Monday, October 27, 2014

Season's End


After several weeks of an extraordinary display of fall colors, our trees are now shedding their leaves as winter approaches.  The dark and the cold are just around the corner.  Our garden produced admirably this year, except for the summer squash.  Have you ever even heard of summer squash not producing?  Well, ours were a wipe-out and I didn't once open my entirely squash cookbook.

Bill is the vegetable gardener and I am the cook and preserver.  His specialty is garlic and about 60 heads of the Russian variety are stored for soups, stews, stir-fries, you name it.  We even send some to appreciative friends in California.  And then there are the tomatoes-cherries, slicing and Romas.



This batch is ready to be made into pasta sauce, which I freeze.  It makes a wonderful meal on a cold winter's eve.  Bill gets his yearly quota of bacon with day after day of BLT's and eats the cherries right from the bush.  Me? Well, I only like my tomatoes cooked-that's too bad, but I've tried and it just doesn't work.



This is my first ever batch of ratatouille, made from our tomatoes and garlic, with squash, onions and eggplant from the farmers' market.  Yum.
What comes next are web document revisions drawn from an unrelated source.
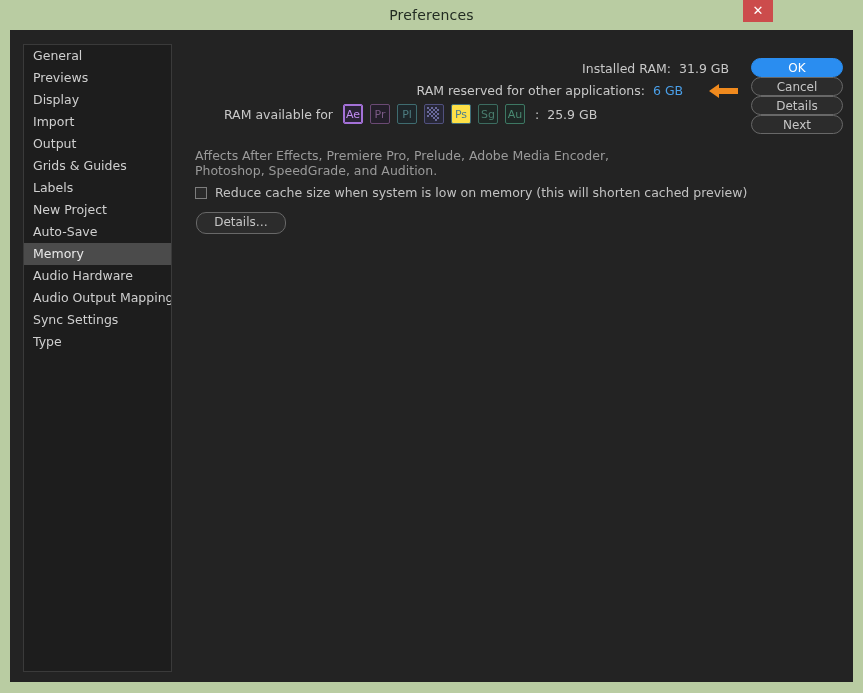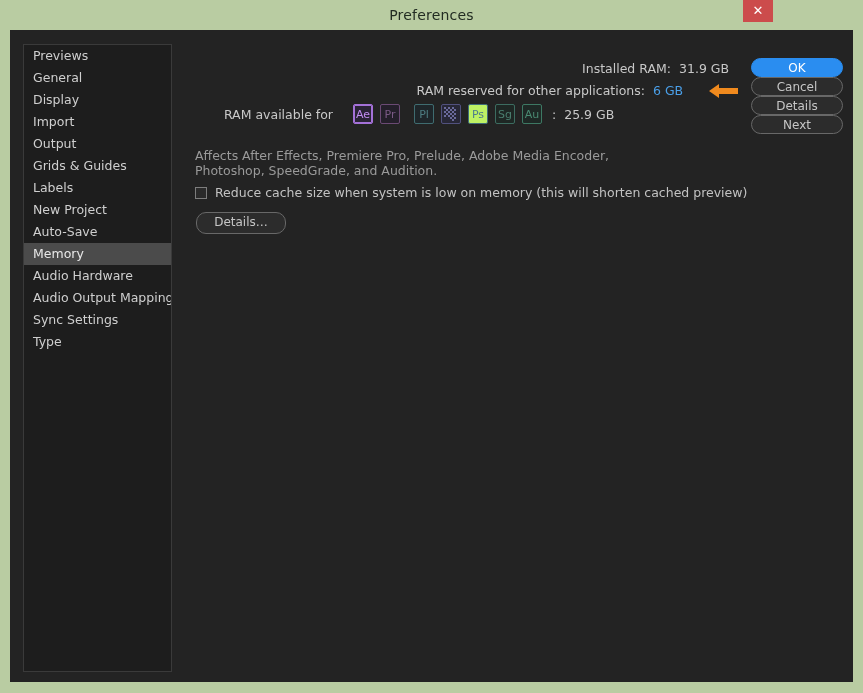--- a/index.html
+++ b/index.html
@@ -141,21 +141,21 @@
     width: 600px;
     display: flex;
     align-items: center;
     font-size: 12.5px;
     color: #c8c8c8;
     white-space: nowrap;
   }
   .apps-row .apps-label {
     width: 162px;
     text-align: right;
-    padding-right: 20px;
+    padding-right: 10px;
   }
   .app-icon {
     width: 20px;
     height: 20px;
     margin-right: 7px;
     border: 1px solid #555;
     border-radius: 2px;
     font-size: 11px;
     line-height: 19px;
     text-align: center;
@@ -260,22 +260,22 @@
 <div class="window">
 
   <div class="titlebar">
     <div class="title-text">Preferences</div>
     <div class="close-button">✕</div>
   </div>
 
   <div class="dialog">
 
     <div class="sidebar" id="sidebar">
+        <div class="side-item">General</div>
         <div class="side-item">Previews</div>
-        <div class="side-item">General</div>
         <div class="side-item">Display</div>
         <div class="side-item">Import</div>
         <div class="side-item">Output</div>
         <div class="side-item">Grids &amp; Guides</div>
         <div class="side-item">Labels</div>
         <div class="side-item">New Project</div>
         <div class="side-item">Auto-Save</div>
         <div class="side-item selected">Memory</div>
         <div class="side-item">Audio Hardware</div>
         <div class="side-item">Audio Output Mapping</div>
@@ -299,21 +299,21 @@
             </svg>
           </span>
         </div>
       </div>
 
       <div class="apps-row">
         <span class="apps-label">RAM available for</span>
         <span id="app-icons" style="display:flex;align-items:center;">
             <div class="app-icon" style="color: rgb(192, 140, 240); border-color: rgb(164, 113, 216); background: rgb(42, 35, 54); border-width: 1px; box-shadow: rgb(164, 113, 216) 0px 0px 0px 1px inset;">Ae</div>
             <div class="app-icon" style="color: rgb(123, 90, 133); border-color: rgb(107, 74, 116); background: rgb(36, 31, 42);">Pr</div>
-            <div class="app-icon" style="color: rgb(77, 125, 130); border-color: rgb(63, 108, 112); background: rgb(30, 38, 42); margin-left: 7px;">Pl</div>
+            <div class="app-icon" style="color: rgb(77, 125, 130); border-color: rgb(63, 108, 112); background: rgb(30, 38, 42);">Pl</div>
             <div class="app-icon me-icon" style="color: rgb(106, 106, 156); border-color: rgb(81, 81, 126); background: rgb(39, 39, 54);">
               <svg class="me-glyph" viewBox="0 0 7 7">
                 <rect x="0" y="0" width="1" height="1" fill="#6a6a9c"></rect>
                 <rect x="2" y="0" width="1" height="1" fill="#6a6a9c"></rect>
                 <rect x="4" y="0" width="1" height="1" fill="#6a6a9c"></rect>
                 <rect x="1" y="1" width="1" height="1" fill="#6a6a9c"></rect>
                 <rect x="3" y="1" width="1" height="1" fill="#6a6a9c"></rect>
                 <rect x="5" y="1" width="1" height="1" fill="#6a6a9c"></rect>
                 <rect x="0" y="2" width="1" height="1" fill="#6a6a9c"></rect>
                 <rect x="2" y="2" width="1" height="1" fill="#6a6a9c"></rect>
@@ -322,21 +322,21 @@
                 <rect x="3" y="3" width="1" height="1" fill="#6a6a9c"></rect>
                 <rect x="5" y="3" width="1" height="1" fill="#6a6a9c"></rect>
                 <rect x="0" y="4" width="1" height="1" fill="#6a6a9c"></rect>
                 <rect x="2" y="4" width="1" height="1" fill="#6a6a9c"></rect>
                 <rect x="4" y="4" width="1" height="1" fill="#6a6a9c"></rect>
                 <rect x="3" y="5" width="1" height="1" fill="#6a6a9c"></rect>
                 <rect x="5" y="5" width="1" height="1" fill="#6a6a9c"></rect>
                 <rect x="4" y="6" width="1" height="1" fill="#6a6a9c"></rect>
               </svg>
             </div>
-            <div class="app-icon" style="color: rgb(77, 125, 140); border-color: rgb(63, 108, 120); background: #bef264;">Ps</div>
+            <div class="app-icon" style="color: rgb(77, 125, 140); border-color: rgb(63, 108, 120); background: #fde047;">Ps</div>
             <div class="app-icon" style="color: rgb(74, 125, 110); border-color: rgb(60, 108, 96); background: rgb(30, 39, 36);">Sg</div>
             <div class="app-icon" style="color: rgb(74, 138, 114); border-color: rgb(61, 120, 99); background: rgb(30, 40, 37);">Au</div>
           </span>
         <span class="apps-sep">:</span>
         <span class="apps-total">25.9 GB</span>
       </div>
 
       <div class="desc">Affects After Effects, Premiere Pro, Prelude, Adobe Media Encoder, Photoshop, SpeedGrade, and Audition.</div>
 
       <div class="checkbox-row">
And then of course there is the basil.  This year I made three recipes of pesto and socked it away in the freezer.  It will last until the spring if I'm careful.  My favorite way to use it is as a topping for salmon or white fish.  You can even buy less expensive frozen fish if you prepare it this way and it tastes great.

We still have many carrots and beets in the garden and they only get sweeter as the fall progresses. And we have a bumper crop of arugula, which loves cool weather-twice I've taken it to choir rehearsal and given away bunches and bunches.

How lucky we are- a bounty from our garden to sustain us during the cold, frozen winter months.